◆ **Excerto do texto**
===

03/10/2010

O livro do desassossego

Fernando Pessoa, Abril Controljornal 1982 (edição de 2000)


Composto por Bernardo Soares, ajudante de guarda-livros na cidade de Lisboa

Do melhor que já li. Profundamente inquietante e bom.Tira-nos de nós e acorda-nos para os sonhos que são as nossas vidas. Aprendemos a arte de dar a mão ao antecansaço e, acima de tudo, a importância de, de vez em quando, não agir. Ficam apenas algumas das minhas passagens preferidas:


O cansaço de todas as ilusões e de tudo o que há nas ilusões. A perda delas, a inutilidade de as ter. O antecansaço de ter que as ter para perdê-las, a mágoa de as ter tido, a vergonha intelectual de as ter tido sabendo que teriam tal fim. A paisagem, tão admirável como quadro, é em geral incómoda como leito. A vida é pronta e triste. Agir é repousar. Dizem os ocultistas - há momentos supremos da alma em que ela recorda, com a emoção ou com parte da memória, um momento, ou um aspecto, ou uma sombra, de uma encarnação anterior. E então, como regressa a um tempo que está mais próximo que o seu presente da origem e do começo das coisas, sente, em certo modo, uma infância e uma libertação.

133 Um bomba do existir me tocou nas mais profundas entranhas do espírito. Prefiro a derrota com o conhecimento da beleza das flores que a vitória no meio dos desertos, cheia de cegueira da alma. A sós com a sua cegueira separada. Lixo de estrelas e almas.

208 A bondade é um capricho temperamental 142 ter opiniões é estar vendido a si mesmo. Não ter opiniões é existir. Ter todas as opiniões é ser poeta.157 A vida é a busca do impossível através do inútil 162 A vida prática sempre me pareceu o menos cómodo dos suicídios.

===

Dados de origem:

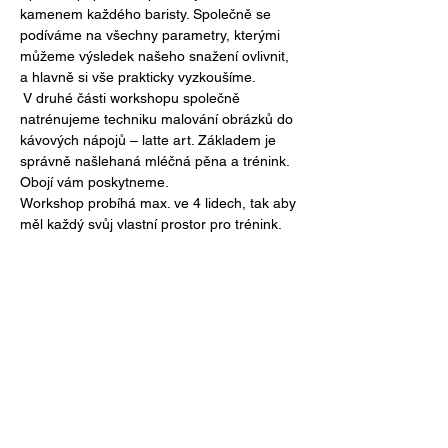
kamenem každého baristy. Společně se 
podíváme na všechny parametry, kterými 
můžeme výsledek našeho snažení ovlivnit, 
a hlavně si vše prakticky vyzkoušíme.
 V druhé části workshopu společně 
natrénujeme techniku malování obrázků do 
kávových nápojů – latte art. Základem je 
správně našlehaná mléčná pěna a trénink. 
Obojí vám poskytneme. 
Workshop probíhá max. ve 4 lidech, tak aby 
měl každý svůj vlastní prostor pro trénink.
Sdílet událost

===

◆ **Verifique a compreensão**
(1) Segundo o texto sobre o Livro do Desassossego, por que a alma sente "uma infância e uma libertação" quando recorda algo de uma encarnação anterior? Responda em uma a três frases.
(2) De acordo com o texto sobre o Livro do Desassossego, quem compôs o livro e qual era a sua ocupação?
(3) Liste todas as afirmações do texto sobre o Livro do Desassossego que dizem o que significa ter opiniões, não ter opiniões ou ter todas as opiniões.

◆ **Respostas propostas**
(1) Porque, ao recordar, a alma volta a um tempo que está mais próximo da origem e do começo das coisas do que o seu presente. Por isso sente, de certo modo, uma infância e uma libertação.

(2) Bernardo Soares, ajudante de guarda-livros na cidade de Lisboa.

(3)
- Ter opiniões é estar vendido a si mesmo.
- Não ter opiniões é existir.
- Ter todas as opiniões é ser poeta.